== 本文 ==
▼
第88回例会

日時:2015年12月12日(土)13:30 ~ 17:00

場所:キャンパスプラザ京都6階 京都大学サテライト講習室(第8講習室)

<<内容>>

研究発表会

研究発表1
司会者:吉村 淳一氏(滋賀県立大学)
発表者:細川 裕史氏(阪南大学)
題目:新聞における『第三帝国の言語』―キリスト教との類似性および話しことば性の観点から―

[発表要旨]

V.クレンペラーは、『第三帝国の言語』(1947)のなかで、ナチスによる熱狂的なことばづかいを「説教者」のことばに例えた。彼によれば、「第三帝国の言語」はキリスト教のことばを模倣したものであり、また一貫して「話しことば」だった。実際に、ヒトラーの演説を対象としたDube(2004)においては、キリスト教的な語彙の使用が頻繁にあったことが指摘されている。そこで、本発表では、ヒトラーが演説とならんでプロパガンダのための武器として重視した新聞を対象に、そこで使用されるキリスト教的な語彙の頻度を調査し、また印刷メディアである新聞にどの程度の「話しことば性」がみられるのかも考察する。


研究発表2
司会者:金子 哲太氏(京都外国語大学)
発表者:長縄 寛氏(関西大学非常勤)
題目:時、条件の従属接続詞sô, alsô, alsについて

[発表要旨]

中高ドイツ語のalsôはsôに強調のalが付加されたものであり、本来?ganz so“「まったくそのように」の意の様態を表す副詞であった。そしてalsは語末のôが消滅したもので、これも本来はalsôと同義の副詞である。その一方でsoは古高ドイツ語期から?wie“「~のような」の意の様態を表す従属接続詞としても用いられていたが、一部にはここから?als“やwenn“ 意で時や条件の従属接続詞へと発展した。中高ドイツ語期にはさらに、この機能がごく一部ではあるがalsô, alsへも引き継がれた。今日のalsは「~した時」という過去の一回的事象を表し、条件文の導入詞としてはwennを用いるが、中高ドイツ語でまだこのような区別は明確ではない。本発表では「ニーベルンゲンの歌」「イーヴァイン」「パルツィヴァール」の三作品に見られるsô, alsô, als構文を取り上げ、今日の用法とどう違うのか、また今日の用法に至る萌芽が見られないか検討したい。
▲
== 記録一覧 ==
▼
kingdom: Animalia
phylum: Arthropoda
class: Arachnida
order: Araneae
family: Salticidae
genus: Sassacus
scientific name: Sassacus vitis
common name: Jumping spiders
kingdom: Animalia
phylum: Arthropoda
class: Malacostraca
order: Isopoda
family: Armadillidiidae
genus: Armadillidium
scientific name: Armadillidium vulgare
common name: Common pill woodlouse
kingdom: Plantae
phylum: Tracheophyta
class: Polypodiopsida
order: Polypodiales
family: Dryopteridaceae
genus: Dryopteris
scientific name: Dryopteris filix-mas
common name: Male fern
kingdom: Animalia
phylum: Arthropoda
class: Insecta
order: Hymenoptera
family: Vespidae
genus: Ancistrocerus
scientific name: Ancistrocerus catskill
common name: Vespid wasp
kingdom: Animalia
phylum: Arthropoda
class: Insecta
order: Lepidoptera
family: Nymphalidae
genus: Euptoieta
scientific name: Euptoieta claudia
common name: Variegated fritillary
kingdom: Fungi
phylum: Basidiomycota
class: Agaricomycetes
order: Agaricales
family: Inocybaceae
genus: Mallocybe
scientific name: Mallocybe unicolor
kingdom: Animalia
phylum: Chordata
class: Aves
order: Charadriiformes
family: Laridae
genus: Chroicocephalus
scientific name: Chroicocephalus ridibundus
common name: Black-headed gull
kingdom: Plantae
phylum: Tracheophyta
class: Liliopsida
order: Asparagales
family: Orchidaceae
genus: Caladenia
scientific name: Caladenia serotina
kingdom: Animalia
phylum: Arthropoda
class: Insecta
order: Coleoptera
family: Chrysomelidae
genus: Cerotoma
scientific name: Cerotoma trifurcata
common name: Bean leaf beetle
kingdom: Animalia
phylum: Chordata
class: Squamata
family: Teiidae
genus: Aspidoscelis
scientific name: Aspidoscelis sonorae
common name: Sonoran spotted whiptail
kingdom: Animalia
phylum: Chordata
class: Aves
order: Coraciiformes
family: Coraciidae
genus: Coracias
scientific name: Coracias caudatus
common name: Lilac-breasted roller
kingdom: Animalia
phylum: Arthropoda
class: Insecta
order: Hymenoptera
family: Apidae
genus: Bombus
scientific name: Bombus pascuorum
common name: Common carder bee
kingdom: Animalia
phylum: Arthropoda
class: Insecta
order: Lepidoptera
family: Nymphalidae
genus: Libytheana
▲
== やること ==
例会の案内のうち、「発表者:細川 裕史氏(阪南大学)」から「司会者:金子 哲太氏(京都外国語大学)」までを、両端の語句も含めて一字も変えずに返してください。

== 解答 ==
発表者:細川 裕史氏(阪南大学)
題目:新聞における『第三帝国の言語』―キリスト教との類似性および話しことば性の観点から―

[発表要旨]

V.クレンペラーは、『第三帝国の言語』(1947)のなかで、ナチスによる熱狂的なことばづかいを「説教者」のことばに例えた。彼によれば、「第三帝国の言語」はキリスト教のことばを模倣したものであり、また一貫して「話しことば」だった。実際に、ヒトラーの演説を対象としたDube(2004)においては、キリスト教的な語彙の使用が頻繁にあったことが指摘されている。そこで、本発表では、ヒトラーが演説とならんでプロパガンダのための武器として重視した新聞を対象に、そこで使用されるキリスト教的な語彙の頻度を調査し、また印刷メディアである新聞にどの程度の「話しことば性」がみられるのかも考察する。


研究発表2
司会者:金子 哲太氏(京都外国語大学)